A single Bitcoin has hit $10,000 ($14,496) in value for the first time in the cryptocurrency's history.
The digital money was trading at $10,009 ($14,510) per coin on the CEX IO exchange this morning, before dropping back down below this watershed mark.
Over this past year, Bitcoin has seen its worth increase by 1,000 per cent and it is continuing to attract investment, according to the Daily Mail.
One former hedge fund manager believes it could "easily" reach US$40,000 ($57,996) by the end of 2018.
But the dramatic rise has spared fears of a dangerous bubble which could end in huge losses.
Bitcoin has seen a surge of activity in recent weeks, rising in value exponentially.
For comparison, in July 2010, one Bitcoin was worth only $0.08 (12 cents).
Yet the number of transactions involving the currency have not grown at a similar pace.
This suggests that it is mainly being used as an investment, rather than paying for online shopping or other goods and services.
Former Fortress hedge fund manager Michael Novogratz believes Bitcoin's value could multiply more than four times over the course of the next year.
Speaking to CNBC, he said: "Bitcoin could be at US$40,000 ($57,996) at the end of 2018. It easily could.
"There's a big wave of money coming, not just here but all around the world."
Bitcoin has seen an eye-watering tenfold increase in its value since the start of the year and financial experts have warned over the expanding bubble.
Thousands of amateur traders are now piling in and betting huge amounts, while start-up companies are using bitcoin to raise money and avoid the transparency needed in a stock market float.
But experts fear that the currency has become a vast speculative bubble detached from reality.
Watchdogs across the world have warned there could be a sudden massive crash if the market turns.
Economist Nouriel Roubini, who predicted the financial crisis, has described the fad for online currency as a "giant speculative bubble" which is bound to end in disaster.
He said: "This is neither a serious method of payment nor a good way to store capital. The bitcoin feeds on itself.
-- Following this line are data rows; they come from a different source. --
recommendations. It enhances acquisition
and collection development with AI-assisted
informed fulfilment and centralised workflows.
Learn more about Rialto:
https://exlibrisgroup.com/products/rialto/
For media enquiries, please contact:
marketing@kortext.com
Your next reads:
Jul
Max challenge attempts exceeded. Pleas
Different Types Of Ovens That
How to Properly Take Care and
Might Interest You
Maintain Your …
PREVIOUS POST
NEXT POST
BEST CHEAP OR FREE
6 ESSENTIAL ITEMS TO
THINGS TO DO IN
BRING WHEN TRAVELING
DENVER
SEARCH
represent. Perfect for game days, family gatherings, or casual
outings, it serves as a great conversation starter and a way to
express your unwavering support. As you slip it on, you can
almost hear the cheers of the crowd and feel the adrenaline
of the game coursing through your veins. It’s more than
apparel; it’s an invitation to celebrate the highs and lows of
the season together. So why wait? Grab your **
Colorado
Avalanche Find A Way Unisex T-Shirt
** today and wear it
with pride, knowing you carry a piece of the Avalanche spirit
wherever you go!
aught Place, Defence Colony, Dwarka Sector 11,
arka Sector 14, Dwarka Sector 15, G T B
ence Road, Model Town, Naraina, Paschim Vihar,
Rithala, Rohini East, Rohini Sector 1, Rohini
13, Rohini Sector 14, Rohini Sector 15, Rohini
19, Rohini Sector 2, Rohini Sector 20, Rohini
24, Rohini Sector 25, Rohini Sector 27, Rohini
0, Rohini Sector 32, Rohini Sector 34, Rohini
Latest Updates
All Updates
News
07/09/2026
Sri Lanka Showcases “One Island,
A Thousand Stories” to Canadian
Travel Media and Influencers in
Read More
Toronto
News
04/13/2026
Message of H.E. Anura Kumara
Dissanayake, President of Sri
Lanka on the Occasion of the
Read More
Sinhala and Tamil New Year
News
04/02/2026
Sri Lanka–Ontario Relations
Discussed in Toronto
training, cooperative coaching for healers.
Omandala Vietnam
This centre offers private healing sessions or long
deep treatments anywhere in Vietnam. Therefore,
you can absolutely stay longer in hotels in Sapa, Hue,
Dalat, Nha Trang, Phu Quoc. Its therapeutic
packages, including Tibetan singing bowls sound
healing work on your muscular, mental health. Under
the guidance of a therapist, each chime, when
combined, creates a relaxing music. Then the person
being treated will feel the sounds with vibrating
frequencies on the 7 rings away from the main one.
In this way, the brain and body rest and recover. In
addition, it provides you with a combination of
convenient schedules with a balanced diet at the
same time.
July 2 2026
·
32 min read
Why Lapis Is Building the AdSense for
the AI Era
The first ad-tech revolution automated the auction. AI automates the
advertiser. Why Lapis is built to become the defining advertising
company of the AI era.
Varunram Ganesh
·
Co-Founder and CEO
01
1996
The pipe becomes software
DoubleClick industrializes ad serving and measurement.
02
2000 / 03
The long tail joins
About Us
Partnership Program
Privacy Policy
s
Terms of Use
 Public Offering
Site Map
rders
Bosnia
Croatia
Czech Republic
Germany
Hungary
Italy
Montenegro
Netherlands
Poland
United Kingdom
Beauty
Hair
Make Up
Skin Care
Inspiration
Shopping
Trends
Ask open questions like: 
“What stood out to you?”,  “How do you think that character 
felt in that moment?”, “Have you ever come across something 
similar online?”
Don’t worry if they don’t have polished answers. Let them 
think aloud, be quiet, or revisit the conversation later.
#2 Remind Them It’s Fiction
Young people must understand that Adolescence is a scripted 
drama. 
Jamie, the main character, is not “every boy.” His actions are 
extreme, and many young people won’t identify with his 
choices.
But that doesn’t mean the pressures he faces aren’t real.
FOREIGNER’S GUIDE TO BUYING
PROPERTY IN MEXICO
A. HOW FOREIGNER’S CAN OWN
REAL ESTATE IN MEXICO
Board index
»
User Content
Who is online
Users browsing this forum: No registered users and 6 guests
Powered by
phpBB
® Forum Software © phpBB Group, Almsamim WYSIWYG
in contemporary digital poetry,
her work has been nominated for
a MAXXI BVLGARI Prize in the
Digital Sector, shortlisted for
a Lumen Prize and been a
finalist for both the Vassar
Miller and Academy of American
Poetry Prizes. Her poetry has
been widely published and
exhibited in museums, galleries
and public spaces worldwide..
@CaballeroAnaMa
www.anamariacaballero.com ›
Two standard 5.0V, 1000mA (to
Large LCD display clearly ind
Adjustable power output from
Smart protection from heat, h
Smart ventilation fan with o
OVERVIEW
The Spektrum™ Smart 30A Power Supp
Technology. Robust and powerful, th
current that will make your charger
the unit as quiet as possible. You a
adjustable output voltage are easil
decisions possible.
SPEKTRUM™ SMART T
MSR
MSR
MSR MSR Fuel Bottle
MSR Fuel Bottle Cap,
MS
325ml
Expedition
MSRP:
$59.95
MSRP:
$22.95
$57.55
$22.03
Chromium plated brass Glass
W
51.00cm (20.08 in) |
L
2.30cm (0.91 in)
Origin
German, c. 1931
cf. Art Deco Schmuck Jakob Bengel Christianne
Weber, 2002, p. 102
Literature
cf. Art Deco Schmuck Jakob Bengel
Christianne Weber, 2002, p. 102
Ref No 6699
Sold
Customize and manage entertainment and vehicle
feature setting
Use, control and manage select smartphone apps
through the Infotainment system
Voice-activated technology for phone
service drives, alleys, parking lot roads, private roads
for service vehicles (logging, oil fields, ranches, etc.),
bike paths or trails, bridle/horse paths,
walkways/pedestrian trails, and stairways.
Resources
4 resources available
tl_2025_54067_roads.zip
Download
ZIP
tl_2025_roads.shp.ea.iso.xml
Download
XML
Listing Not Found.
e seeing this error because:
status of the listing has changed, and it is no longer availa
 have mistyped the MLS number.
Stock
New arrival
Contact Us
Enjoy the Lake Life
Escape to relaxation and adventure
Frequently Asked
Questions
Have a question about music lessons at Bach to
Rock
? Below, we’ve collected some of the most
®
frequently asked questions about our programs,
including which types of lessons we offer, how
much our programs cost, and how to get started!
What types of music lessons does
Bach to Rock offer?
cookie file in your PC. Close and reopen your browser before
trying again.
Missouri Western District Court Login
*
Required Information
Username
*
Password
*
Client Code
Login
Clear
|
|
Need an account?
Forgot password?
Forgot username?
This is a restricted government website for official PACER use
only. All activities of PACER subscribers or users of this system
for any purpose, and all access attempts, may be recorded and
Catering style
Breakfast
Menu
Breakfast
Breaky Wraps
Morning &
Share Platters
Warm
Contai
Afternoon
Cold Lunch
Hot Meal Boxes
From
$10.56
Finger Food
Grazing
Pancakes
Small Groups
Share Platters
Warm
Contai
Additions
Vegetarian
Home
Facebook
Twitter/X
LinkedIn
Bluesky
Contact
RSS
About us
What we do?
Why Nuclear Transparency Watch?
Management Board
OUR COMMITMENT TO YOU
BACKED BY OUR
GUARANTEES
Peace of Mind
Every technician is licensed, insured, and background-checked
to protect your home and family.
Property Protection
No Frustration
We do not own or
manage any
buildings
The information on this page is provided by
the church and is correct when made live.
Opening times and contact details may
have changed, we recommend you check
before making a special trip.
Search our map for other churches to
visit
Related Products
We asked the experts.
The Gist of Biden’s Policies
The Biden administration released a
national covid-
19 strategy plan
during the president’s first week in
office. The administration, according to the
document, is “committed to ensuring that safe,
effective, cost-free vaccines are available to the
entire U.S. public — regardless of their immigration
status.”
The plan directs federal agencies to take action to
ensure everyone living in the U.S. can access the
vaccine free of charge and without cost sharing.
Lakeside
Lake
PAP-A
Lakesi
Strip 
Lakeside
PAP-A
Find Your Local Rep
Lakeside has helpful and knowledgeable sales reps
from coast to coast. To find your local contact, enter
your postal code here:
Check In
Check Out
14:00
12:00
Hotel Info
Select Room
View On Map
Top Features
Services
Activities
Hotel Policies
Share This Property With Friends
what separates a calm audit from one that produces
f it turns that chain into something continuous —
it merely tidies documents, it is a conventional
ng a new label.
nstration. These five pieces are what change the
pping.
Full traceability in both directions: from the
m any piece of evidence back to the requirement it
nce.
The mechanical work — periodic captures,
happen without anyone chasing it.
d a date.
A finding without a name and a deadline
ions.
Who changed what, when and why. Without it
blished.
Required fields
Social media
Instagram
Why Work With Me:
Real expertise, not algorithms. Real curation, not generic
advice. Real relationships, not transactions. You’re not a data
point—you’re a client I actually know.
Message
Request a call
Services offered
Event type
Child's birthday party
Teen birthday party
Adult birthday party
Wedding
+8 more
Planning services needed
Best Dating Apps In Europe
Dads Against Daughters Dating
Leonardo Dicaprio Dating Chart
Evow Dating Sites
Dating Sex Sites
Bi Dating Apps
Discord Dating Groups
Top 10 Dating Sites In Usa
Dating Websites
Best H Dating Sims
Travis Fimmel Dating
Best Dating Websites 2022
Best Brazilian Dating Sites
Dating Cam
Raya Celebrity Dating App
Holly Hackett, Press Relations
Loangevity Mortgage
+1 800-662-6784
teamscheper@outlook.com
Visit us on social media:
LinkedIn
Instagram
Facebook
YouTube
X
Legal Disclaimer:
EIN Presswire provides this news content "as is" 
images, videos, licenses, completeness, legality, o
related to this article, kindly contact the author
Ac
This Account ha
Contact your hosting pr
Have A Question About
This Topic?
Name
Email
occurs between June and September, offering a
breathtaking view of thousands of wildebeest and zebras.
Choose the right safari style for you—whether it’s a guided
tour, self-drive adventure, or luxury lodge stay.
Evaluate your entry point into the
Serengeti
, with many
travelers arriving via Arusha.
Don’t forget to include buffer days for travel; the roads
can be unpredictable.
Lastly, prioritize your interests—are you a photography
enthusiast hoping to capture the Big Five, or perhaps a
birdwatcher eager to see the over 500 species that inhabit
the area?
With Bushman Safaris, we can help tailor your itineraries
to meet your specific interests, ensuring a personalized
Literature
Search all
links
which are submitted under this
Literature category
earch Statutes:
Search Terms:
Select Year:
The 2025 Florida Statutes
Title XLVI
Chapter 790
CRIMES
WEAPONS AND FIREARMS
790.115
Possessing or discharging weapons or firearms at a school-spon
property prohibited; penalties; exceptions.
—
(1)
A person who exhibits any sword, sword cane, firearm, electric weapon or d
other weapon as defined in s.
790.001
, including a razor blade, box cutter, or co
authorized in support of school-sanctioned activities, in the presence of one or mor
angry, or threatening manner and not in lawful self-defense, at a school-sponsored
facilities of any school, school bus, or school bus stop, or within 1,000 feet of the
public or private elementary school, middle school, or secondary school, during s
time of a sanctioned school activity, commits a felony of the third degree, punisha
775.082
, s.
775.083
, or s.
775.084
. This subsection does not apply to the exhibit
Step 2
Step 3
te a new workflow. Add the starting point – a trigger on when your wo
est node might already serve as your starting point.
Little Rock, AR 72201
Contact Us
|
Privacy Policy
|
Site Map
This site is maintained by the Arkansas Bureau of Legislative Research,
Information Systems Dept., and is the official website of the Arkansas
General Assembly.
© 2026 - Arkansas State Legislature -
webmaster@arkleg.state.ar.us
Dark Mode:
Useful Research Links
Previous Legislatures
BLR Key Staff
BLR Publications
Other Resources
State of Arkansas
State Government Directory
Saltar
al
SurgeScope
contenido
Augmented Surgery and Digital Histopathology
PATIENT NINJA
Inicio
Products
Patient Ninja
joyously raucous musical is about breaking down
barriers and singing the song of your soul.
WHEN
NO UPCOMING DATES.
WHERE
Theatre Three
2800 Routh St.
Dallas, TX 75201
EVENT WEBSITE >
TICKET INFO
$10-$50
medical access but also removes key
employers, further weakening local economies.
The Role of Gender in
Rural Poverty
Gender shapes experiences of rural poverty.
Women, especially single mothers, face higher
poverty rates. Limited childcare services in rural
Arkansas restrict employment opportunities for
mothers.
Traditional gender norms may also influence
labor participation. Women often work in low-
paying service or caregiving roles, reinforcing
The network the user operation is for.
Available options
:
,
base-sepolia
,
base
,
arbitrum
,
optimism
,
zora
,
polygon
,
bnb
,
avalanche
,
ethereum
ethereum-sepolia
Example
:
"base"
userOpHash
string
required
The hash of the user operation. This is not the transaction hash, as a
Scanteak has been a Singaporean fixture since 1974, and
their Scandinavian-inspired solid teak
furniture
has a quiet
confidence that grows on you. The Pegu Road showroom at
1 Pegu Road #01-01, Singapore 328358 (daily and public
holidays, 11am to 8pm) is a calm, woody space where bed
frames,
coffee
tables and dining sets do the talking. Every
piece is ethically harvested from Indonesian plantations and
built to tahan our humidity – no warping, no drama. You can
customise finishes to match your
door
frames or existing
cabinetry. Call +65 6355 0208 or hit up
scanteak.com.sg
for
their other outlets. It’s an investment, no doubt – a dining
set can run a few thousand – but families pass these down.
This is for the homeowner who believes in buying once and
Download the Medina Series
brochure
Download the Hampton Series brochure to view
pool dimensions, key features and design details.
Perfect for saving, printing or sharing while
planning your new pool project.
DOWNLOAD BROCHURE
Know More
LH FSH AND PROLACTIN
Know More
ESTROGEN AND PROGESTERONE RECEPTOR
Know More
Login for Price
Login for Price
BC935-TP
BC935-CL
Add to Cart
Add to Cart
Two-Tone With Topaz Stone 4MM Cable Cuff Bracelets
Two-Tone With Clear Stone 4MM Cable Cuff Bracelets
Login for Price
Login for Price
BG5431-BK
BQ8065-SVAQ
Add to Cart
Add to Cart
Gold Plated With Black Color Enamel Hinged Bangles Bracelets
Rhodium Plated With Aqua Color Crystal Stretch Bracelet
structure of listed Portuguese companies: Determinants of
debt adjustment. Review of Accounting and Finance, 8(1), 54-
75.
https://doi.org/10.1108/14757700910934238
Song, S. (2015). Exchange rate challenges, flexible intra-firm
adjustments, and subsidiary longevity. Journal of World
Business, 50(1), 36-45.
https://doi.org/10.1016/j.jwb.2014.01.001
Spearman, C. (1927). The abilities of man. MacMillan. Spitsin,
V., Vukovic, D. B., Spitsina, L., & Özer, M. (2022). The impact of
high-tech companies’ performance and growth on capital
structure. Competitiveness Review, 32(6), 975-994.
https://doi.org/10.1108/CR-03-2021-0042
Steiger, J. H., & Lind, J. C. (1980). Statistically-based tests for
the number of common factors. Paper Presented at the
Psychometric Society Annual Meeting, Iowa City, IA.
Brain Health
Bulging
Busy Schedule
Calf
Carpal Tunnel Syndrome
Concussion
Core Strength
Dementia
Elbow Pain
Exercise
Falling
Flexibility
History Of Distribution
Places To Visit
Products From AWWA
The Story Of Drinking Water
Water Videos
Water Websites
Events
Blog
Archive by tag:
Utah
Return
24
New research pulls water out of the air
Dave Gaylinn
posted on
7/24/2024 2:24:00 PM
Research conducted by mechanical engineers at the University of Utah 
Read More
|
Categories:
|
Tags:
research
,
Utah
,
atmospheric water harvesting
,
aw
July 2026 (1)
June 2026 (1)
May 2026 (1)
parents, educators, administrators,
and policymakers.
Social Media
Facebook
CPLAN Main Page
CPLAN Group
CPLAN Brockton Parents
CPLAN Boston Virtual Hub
"There are no fundamental reasons for its price to reach such levels."
Roubini said the lack of regulation made the currency popular with crime gangs looking to launder money.
These warnings have done nothing to dampen enthusiasm, whipped up by celebrities who have endorsed online currencies.
Boxer Floyd Mayweather, actor Jamie Foxx and reality TV star Paris Hilton have all tweeted their support for bitcoin.
Football manager Harry Redknapp – who has previously claimed he doesn't know what an email is or how to send a text message – tweeted support for a lesser-known currency called electroneum.
Watchdogs around the world are starting to take action on bitcoin trades out of fears that it is being used to fund crime and that vulnerable people are being lured into gambling away their savings.